Information provided:
━━━━━━━━
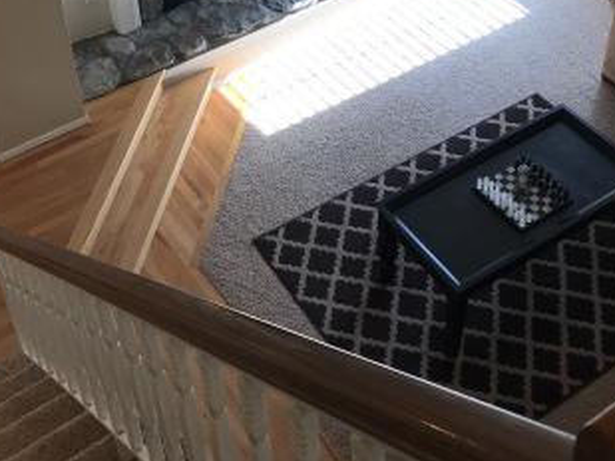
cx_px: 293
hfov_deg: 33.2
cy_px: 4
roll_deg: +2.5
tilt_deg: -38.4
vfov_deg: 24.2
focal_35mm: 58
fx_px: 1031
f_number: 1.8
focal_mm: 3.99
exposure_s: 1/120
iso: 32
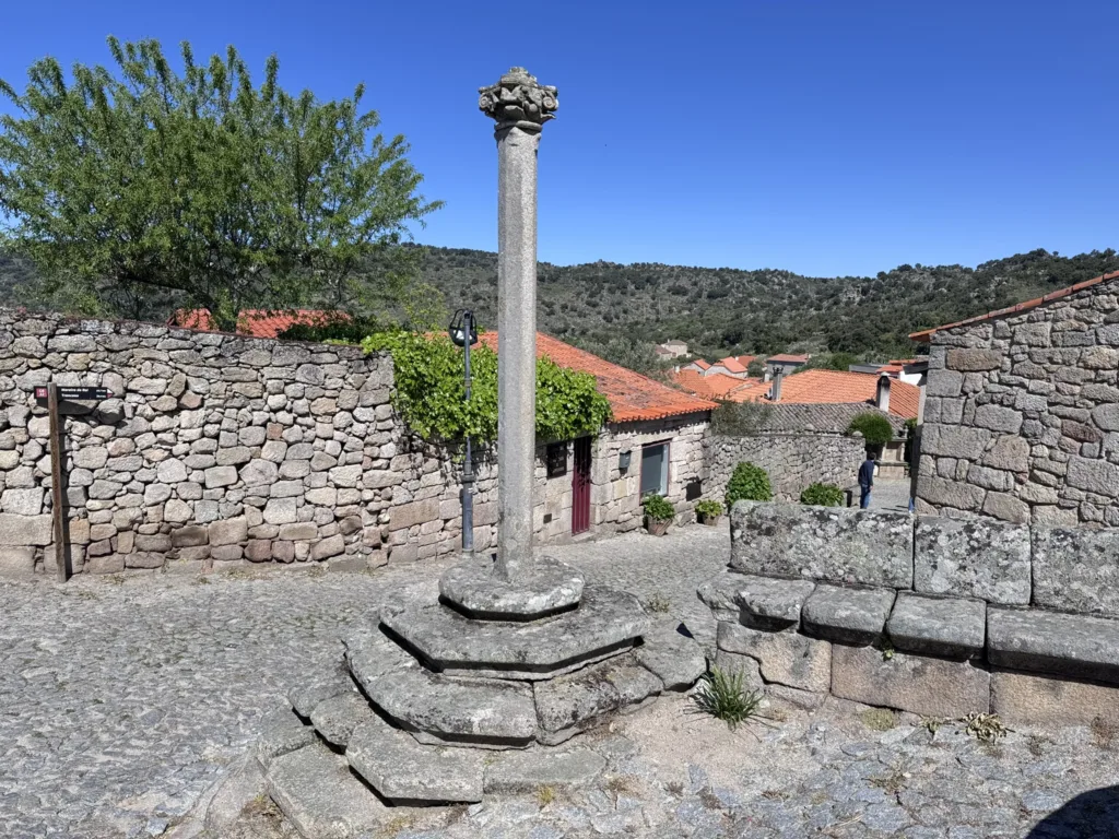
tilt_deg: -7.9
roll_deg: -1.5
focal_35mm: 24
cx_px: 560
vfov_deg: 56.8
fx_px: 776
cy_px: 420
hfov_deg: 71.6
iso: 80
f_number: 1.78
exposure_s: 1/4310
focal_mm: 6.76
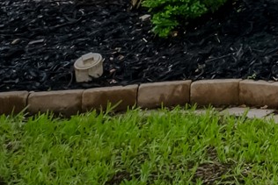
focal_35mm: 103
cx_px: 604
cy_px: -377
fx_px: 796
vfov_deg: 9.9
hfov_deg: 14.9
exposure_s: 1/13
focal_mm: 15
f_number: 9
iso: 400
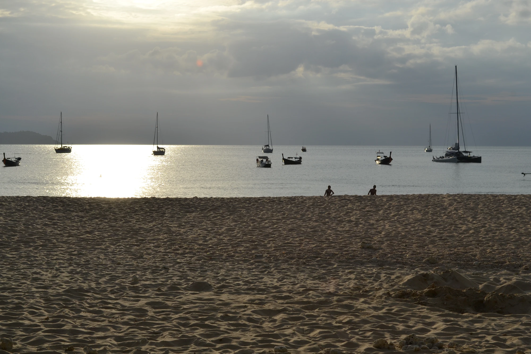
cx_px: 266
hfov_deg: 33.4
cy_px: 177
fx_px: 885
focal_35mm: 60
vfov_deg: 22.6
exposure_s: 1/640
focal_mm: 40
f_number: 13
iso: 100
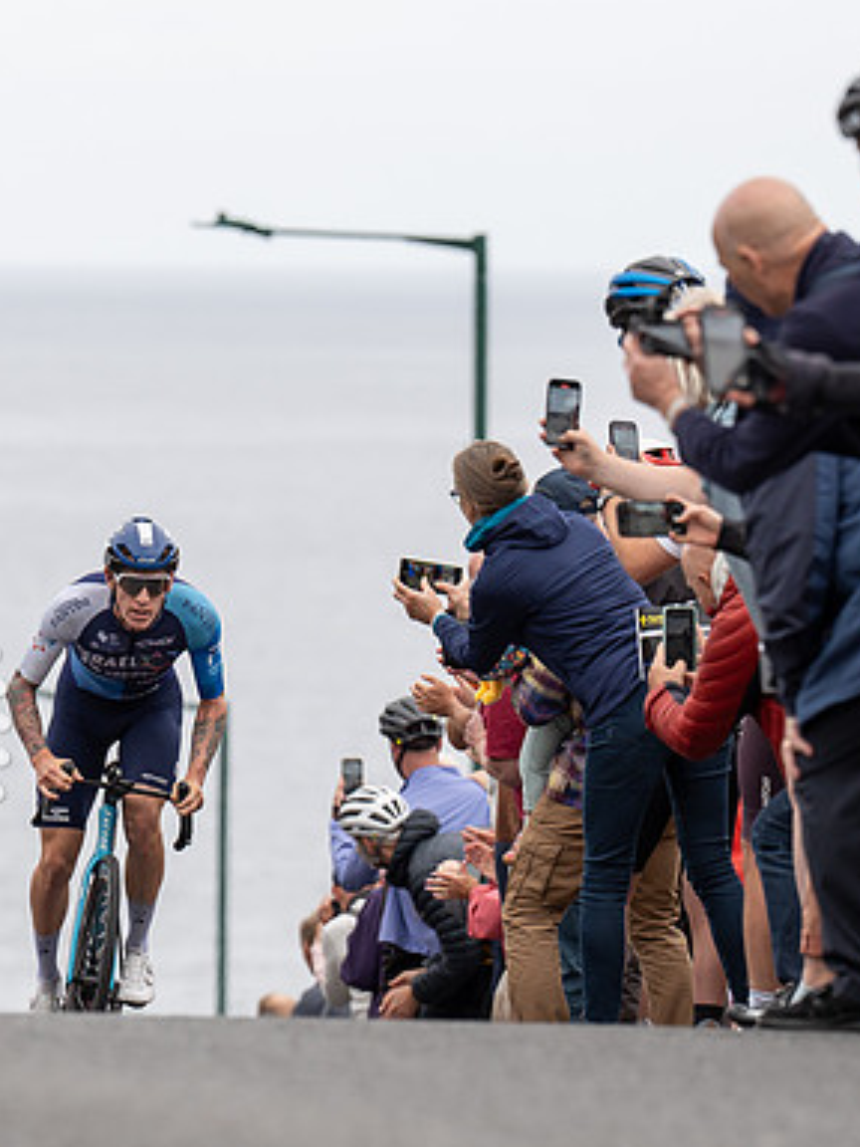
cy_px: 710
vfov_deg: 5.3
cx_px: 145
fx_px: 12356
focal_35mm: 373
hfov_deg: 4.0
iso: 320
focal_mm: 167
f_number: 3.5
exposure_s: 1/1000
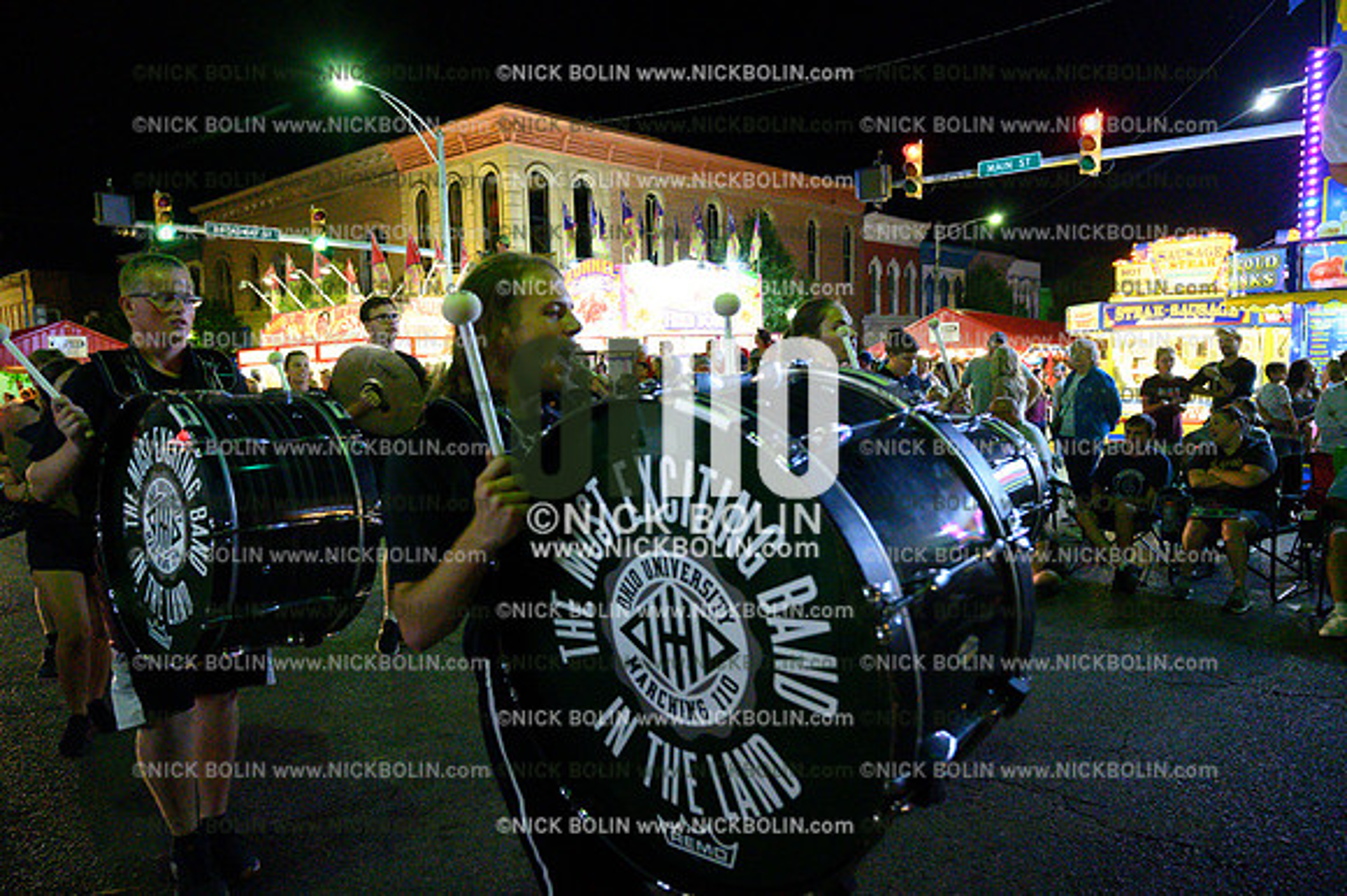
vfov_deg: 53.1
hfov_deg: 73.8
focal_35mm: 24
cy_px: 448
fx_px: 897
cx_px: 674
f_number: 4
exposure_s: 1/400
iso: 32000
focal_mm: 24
━━━━━━━━
Try it: Whatever pictures the records hold, omit them; give again exactly the lines from the one containing "focal_mm: 40" through the one containing "exposure_s: 1/400".

Problem solution:
focal_mm: 40
f_number: 13
iso: 100
cy_px: 710
vfov_deg: 5.3
cx_px: 145
fx_px: 12356
focal_35mm: 373
hfov_deg: 4.0
iso: 320
focal_mm: 167
f_number: 3.5
exposure_s: 1/1000
vfov_deg: 53.1
hfov_deg: 73.8
focal_35mm: 24
cy_px: 448
fx_px: 897
cx_px: 674
f_number: 4
exposure_s: 1/400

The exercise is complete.